William Stanley Merwin was an American poet, credited with over fifty books of poetry, translation and prose.
William Stanley Merwin (September 30, 1927 – March 15, 2019) was an American poet who wrote more than fifty books of poetry and prose, and produced many works in translation. During the 1960s anti-war movement, Merwin's unique craft was thematically characterized by indirect, unpunctuated narration. In the 1980s and 1990s, his writing influence derived from an interest in Buddhist philosophy and deep ecology. Residing in a rural part of Maui, Hawaii, he wrote prolifically and was dedicated to the restoration of the island's rainforests.
Merwin received many honors, including the Pulitzer Prize for Poetry in 1971 and 2009; the National Book Award for Poetry in 2005, and the Tanning Prize—one of the highest honors bestowed by the Academy of American Poets—as well as the Golden Wreath of the Struga Poetry Evenings. In 2010, the Library of Congress named him the 17th United States Poet Laureate.
Imagine one of America's great poets wrote about growing up in your town, in language so beautiful it washes the grime off your neck and makes you think you're not tragically crippled to come from such a place. Instead, you might be blessed.
W. S. Merwin recently became our nation's latest Poet Laureate. I could not be more thrilled. But then I realized that I haven't mentioned what a Merwin booster I am here on good old GoodReads, so I'm remedying that now with this, my favorite of his many books.
It's not really poetry as such. It's . . . stories? fables? parables? Hard to define or classify, really. And I've read this countless times.

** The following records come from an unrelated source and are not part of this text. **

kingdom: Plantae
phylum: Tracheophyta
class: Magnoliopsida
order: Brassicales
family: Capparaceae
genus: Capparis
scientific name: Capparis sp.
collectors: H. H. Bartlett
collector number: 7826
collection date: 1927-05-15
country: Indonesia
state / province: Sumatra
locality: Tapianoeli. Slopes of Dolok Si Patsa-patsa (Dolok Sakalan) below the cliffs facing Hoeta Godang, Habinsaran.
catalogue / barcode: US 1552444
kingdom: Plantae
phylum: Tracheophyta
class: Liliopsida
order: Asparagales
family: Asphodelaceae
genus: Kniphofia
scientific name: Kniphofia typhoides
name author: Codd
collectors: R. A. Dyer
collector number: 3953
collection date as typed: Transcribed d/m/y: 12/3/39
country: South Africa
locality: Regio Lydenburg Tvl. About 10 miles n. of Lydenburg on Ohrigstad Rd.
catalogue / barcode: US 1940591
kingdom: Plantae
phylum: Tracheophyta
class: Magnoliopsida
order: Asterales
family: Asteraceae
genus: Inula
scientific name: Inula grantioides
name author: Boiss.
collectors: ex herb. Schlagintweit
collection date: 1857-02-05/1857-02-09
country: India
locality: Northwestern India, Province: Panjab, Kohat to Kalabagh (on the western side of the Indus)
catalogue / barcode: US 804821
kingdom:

I also own several copies, and I often give them to people I like. So if you don't have one, and I like you, feel free to ask me for one!
Reading Merwin is like being inside of something but not being able to feel the edges; you never quite know where you are, and yet you feel natural about that, as if you were stepping in the footprints of someone walking just out of view, but who surely knows the way.
So excellent. I’ll let you decide for yourself: “The Sky Beetle—Shortly before dawn he burrows into the sky and begins to sing. One by one the stars turn to the other side to hear him, and their light leaves ours and fixes on the small black insect singing of the world that they will never see because it is on the side from which they have turned. As long as it is day here he sings to them and we do not even here him. And as soon as our light has gone he stops and comes out and sits on the sky, having done his work, and then they turn one by one and try to see the world of which he has been singing. All night their faces burn through the darkness, empty but hoping.”
I’m very glad I read this. It is quite an unusual book. The author, a poet, writes very brief little essays while using images from poetry. It is a stunning achievement. Most of these little essays are 2 pages long. A very few are five pages long. Some are a paragraph long. The images will stay with me for a long time.
read for class— i read the dachau shoe, the approved, spiders i have known, and postcards from the maginot line. all were fine. i didn’t really feel strongly one way or another, they just weren’t my cup of tea.
Prose poems? Something else? Even Merwin wasn't sure, but it's some beautiful writing. Came out when I was in high school. Read it then, forgot about it, read it again during the shutdown. Just stunning.
Fucking what did I want? It was given to me back in college, by a teacher, presumably to blow my rickety little mind, which it did, and because I’d written something that, to the ear of this teacher, pitifully echoed the majestic weirdness of “Postcards From The Maginot Line,” and I suppose five years later I admire Merwin’s prescience, his commitment to baffling interiority, his of course poetic play on prose, but there was also, this time around, the clammy dread of not being, for better or worse, the reader I once was—I felt distracted, dissatisfied, done for.
Not sure how to rate this. The fact that Merwin even has a collection of prose was incredible to find. It's an odd collection: a mix of fairy tale, parable, magical realism, allegory, and meditations. I will need to flip through and re-read the stories I really loved. Some stories were a bit too slight, and some were too on the nose about its allegory.